Begin DOCUMENT SECTION

Excessive monetary inflation is the more price-inflationary the slower the underlying economy grows. Put another way, growth of monetary aggregates that is roughly in sync with economic growth (whether mal-investment or not) doesn't produce much price-inflation, at least for the time being. It is when monetary inflation far exceeds the rate of economic growth that prices start to climb more rapidly. Now, picture a situation with strong monetary growth that occurs during a time when GDP actually declines - and you have a perfect recipe for hyperinflation.
Right now, we have a situation of massive global monetary or credit-inflation combined with a mounting global recession. Under normal circumstances, this additional credit translates into economic growth/mal-investment. Unfortunately, this time around in the West, banks aren't lending much, at all. They are hoarding cash to cover expected future writedowns and to keep themselves from falling into insolvency.
Global Economic Lockdown
As a result, all of that newly injected (central-bank-borrowed) cash just sits there, decorating the banks' balance sheets. That may make them look pretty for the holiday season, but it won't make shoppers go to the stores and it won't be used by consumers and companies to pay bills - and that means it won't even reach the general economy.
What's worse, the banks aren't even lending this cash to each other because they all know that it has to be paid back to the Fed whence it was borrowed. That means they all know it is a ruse because they themselves have taken advantage of the same cosmetic treatment, and they know it isn't even skin-deep. It's only lipstick on the proverbial pig.
That means the governments will have to pony up even more money to guarantee deposits of more failing banks.

End DOCUMENT SECTION

Continue the passage on monetary inflation and bank cash hoarding, starting after its last sentence.

Begin DATASET EXTRACT

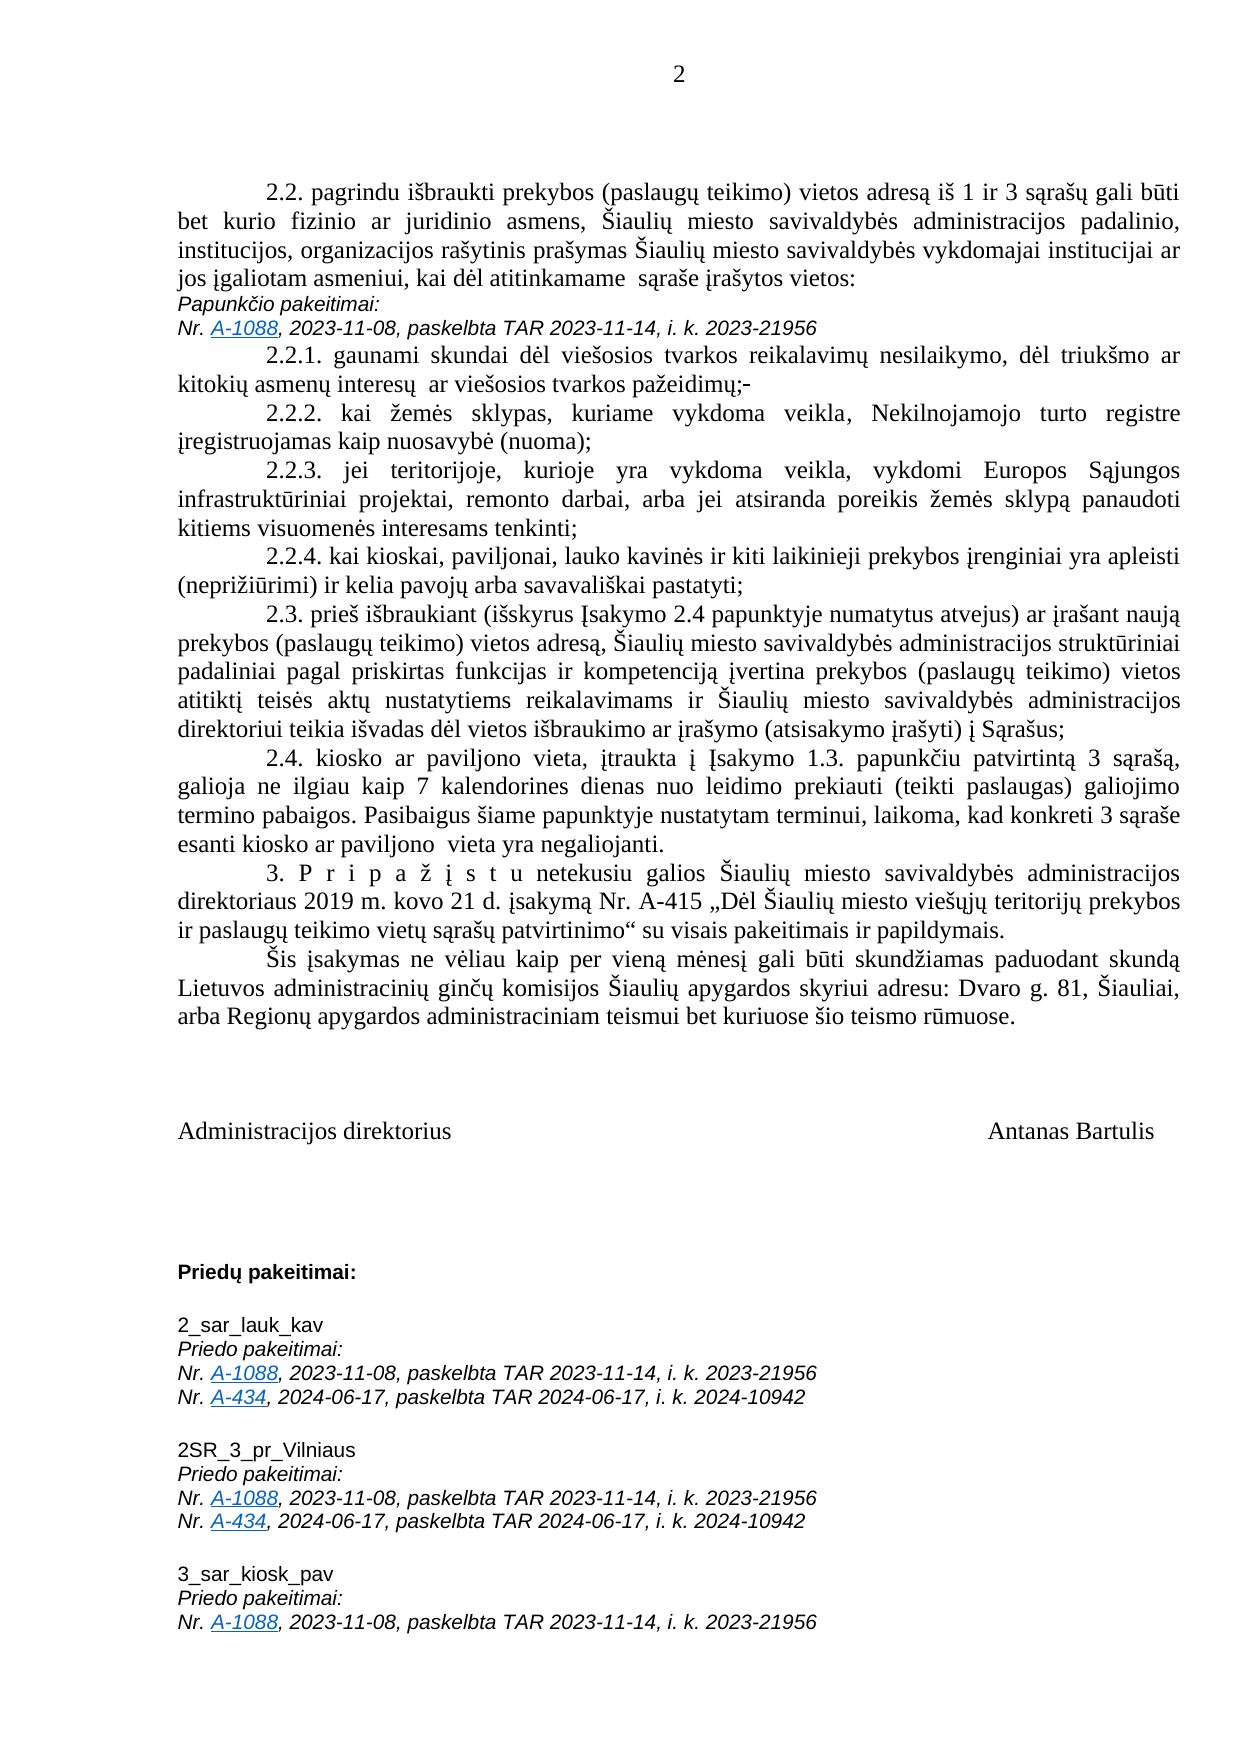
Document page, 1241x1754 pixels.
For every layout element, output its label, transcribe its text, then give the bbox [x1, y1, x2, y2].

End DATASET EXTRACT

__RESPONSE FOR THIS EXERCISE__.
That means they will have to borrow more money from their domestic public and from abroad.
For that to work, either their own citizens or foreigners will have to have extra money lying around that they can afford to loan out to a spendthrift outfit like the US and other western governments.
And, since that extra money is becoming increasingly scarce as this process unwinds, the lending stream of money will dry up.
That, finally, will force these governments to borrow more money from their central banks and that is the same as monetising the debt, which is purely inflationary.
It will also drive down government debt prices, boosting longer term interest rates in the process, which further depresses the housing market and makes rescheduling ARM loans gone-bad just a tad more difficult.
In order to prevent further loan defaults at home and abroad, the governments will then have to step in again and guarantee new loans at below market rates - which will only serve to further compound an already bad problem.
So - What About India?
Indian banks are getting tighter with issuing credit to their public as well, but Indian inter-bank lending hasn't suffered anywhere near to the same degree as in the West, simply because Indian banks aren't quite as exposed to defaulting US mortgages as the West is.
It's the same with the Indian commercial paper market. It has suffered because the downturn in stocks caused the big funds to liquidate their positions in order to meet their own liquidity requirements (when their investors sell their shares, they want whatever is left of their money back), but the cause of that is not western-style mortgage defaults.
So, after all is said and done, without steady US and European demand for Indian services, Indian stock markets will have a very tough time climbing back to anywhere near the BSE's recent peak at 21,000. That's a deliberate understatement. Accordingly, money flows back into these markets will be severely limited. The incentive to get back into still falling stocks just isn't that great. Gold, on the other hand, being no man's liability and not dependent on anyone else's performance, will very likely regain its traditional attractiveness to Indian investors.
At the very least, Indian frugality and value judgments likely keep a floor under the Comex-price of gold at or very near current world prices - something that cannot exactly be said about any other asset type. And that, in the end, is probably the best reason why gold as an investment asset will remain attractive to investors, even western-style fund managers, for many years to come.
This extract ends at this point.